9 responses to ““Amazon Rewards Event” scam

  1. I need to cancel the transaction from today. I was taken in by the “free”, offer and now see it will cost $60 now then a monthly fee. I CANNOT afford this. How do I stop it?

  2. You should contact your bank immediately and explain the situation. Cancel monthly payments and request for a refund

  3. I was just about to click confirm, but then i googled it see if it was legit and I saw JUST IN TIME IF I HAD JUST PRESSED CONFIRM I WOULD HAVE SCAM ON MY PC

  4. I have the same question as Patti. Only happens when I use the weather.com site, so I thought it was a problem with their mobile site.

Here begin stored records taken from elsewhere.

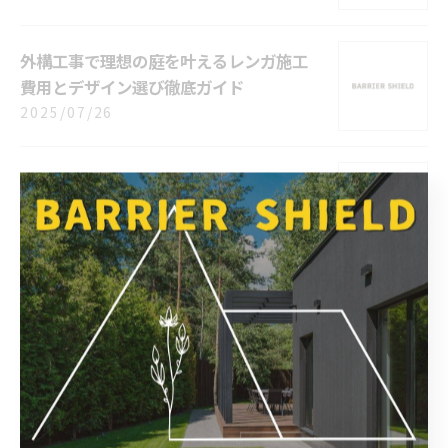
外構工事で理想の庭を叶えるレンガ施工
費用とデザイン選び徹底ガイド
2025/07/26
外構工事で実現する防犯対策と新潟県新
潟市加茂市の気候に強い住まいづくり
2025/07/19
外構工事DIYで駐車場を作る！初心者でも
できるステップバイステップガイド
2025/07/12
新潟市弥彦村の外構工事完成例を探る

  5. I have tried to make an emergency call for over an hour. I am 88 and worried about making a 911 call. I have to
    be able to reach them or some neighbor in case of a serious incident. I am going to have my family sue the hell
    out of who ever perpetrated this scam is anything happens to me.. I dont even dare to go through the the elimination
    process because I dont know if this is connected to scam or ligitimate. STOP the dam ads when I am on the phone.
    I didnt have this problem with a LAND phone so why do I have to deal with these pop-ups. Ipay for phone service
    and should only have to deal with these that is not what I pay for.

  6. i am not happy i keep getting a message from you saying you have won three prices i want it delete

  7. I spun the wheel then got a $1000 Amazon gift card and before accepting, I looked at the comments and I thought that they were real so I continued and I put in my name, address, and email. It said I had to get like 100 points or something then I did one of the things to get points bit then it went to the next page and didn’t show anything. I wasn’t sure if I’m still ok and I’m not sure what to do.

  8. I evidently got caught in one of these scams. It offered a free watch for doing the survey. I did it and got the watch but pain the shipping fee. Now I believe another one came in the mail. Have not opened it and I cannot figure out to stop this scam. Should I make a call to my bank? Help! Please!